Burr formation during dry microdrilling operations

Burr formation is a problem in that it interferes with the proper functioning of micro components. A multi-response optimisation method using a Taguchi approach is used for simultaneous minimisation of burr size, namely, burr height and burr thickness when drilling AISI 1018 steel. Taguchis L25 orthogonal array for each experiment was performed under different conditions of cutting speed, cutting feed, point angle, and lip clearance angle for a 600 µm drill diameter. In the utility concept for multi-response optimisation, the signal-to-noise ratio for each experiment in the orthogonal array was determined by employing weighting factors for burr height and burr thickness. Detailed analysis of ANOVA with the different combinations of weighting factors to determine the contributions of various micro drilling parameters in controlling the burr height and thickness is presented in this paper.

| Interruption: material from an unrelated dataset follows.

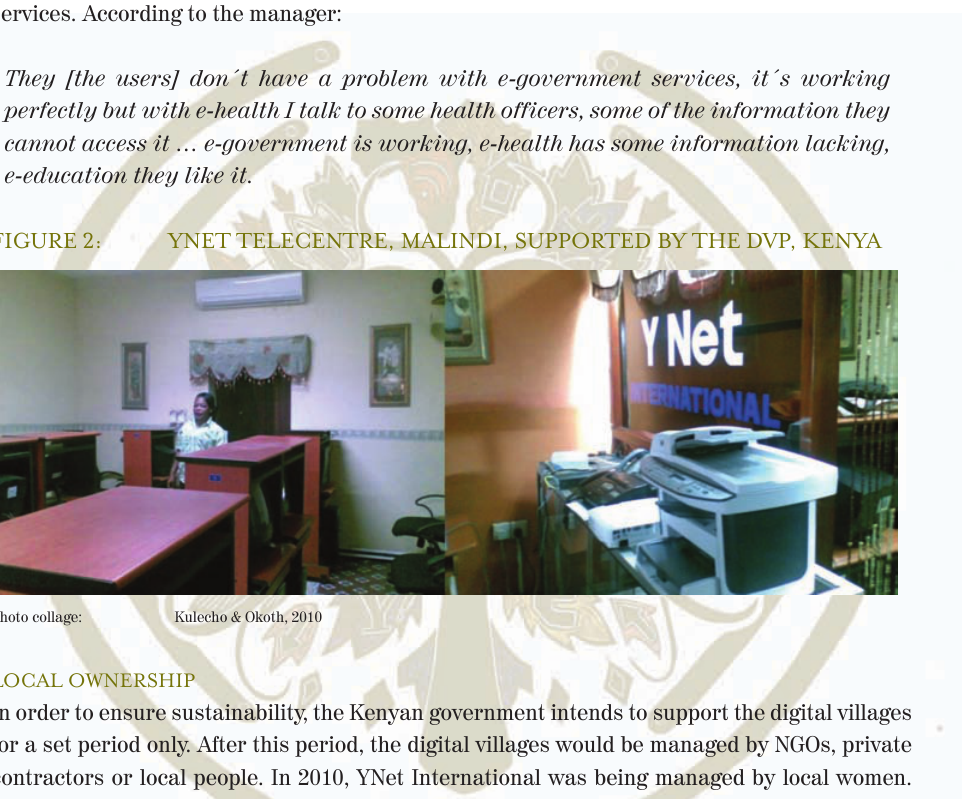
YNET TELECENTRE, MALINDI, SUPPORTED BY THE DVP,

Two approaches to effective ventilation system design for the biomedical device and pharmaceutical industries

This paper provides two alternative solutions to the difficult task of providing adequate ventilation to operations found in the biomedical device and pharmaceutical manufacturing industries. The first approach involves a two-tier strategy that includes an isolation chamber and an appropriately designed local exhaust hood. The second approach involves the design of modular, walk-in hood. Mechanical and electrical design and development criteria for each option are delineated, and advantages and limitations are elucidated for both systems. Future efforts will target the testing of these two approaches under laboratory conditions to assess the merits of each.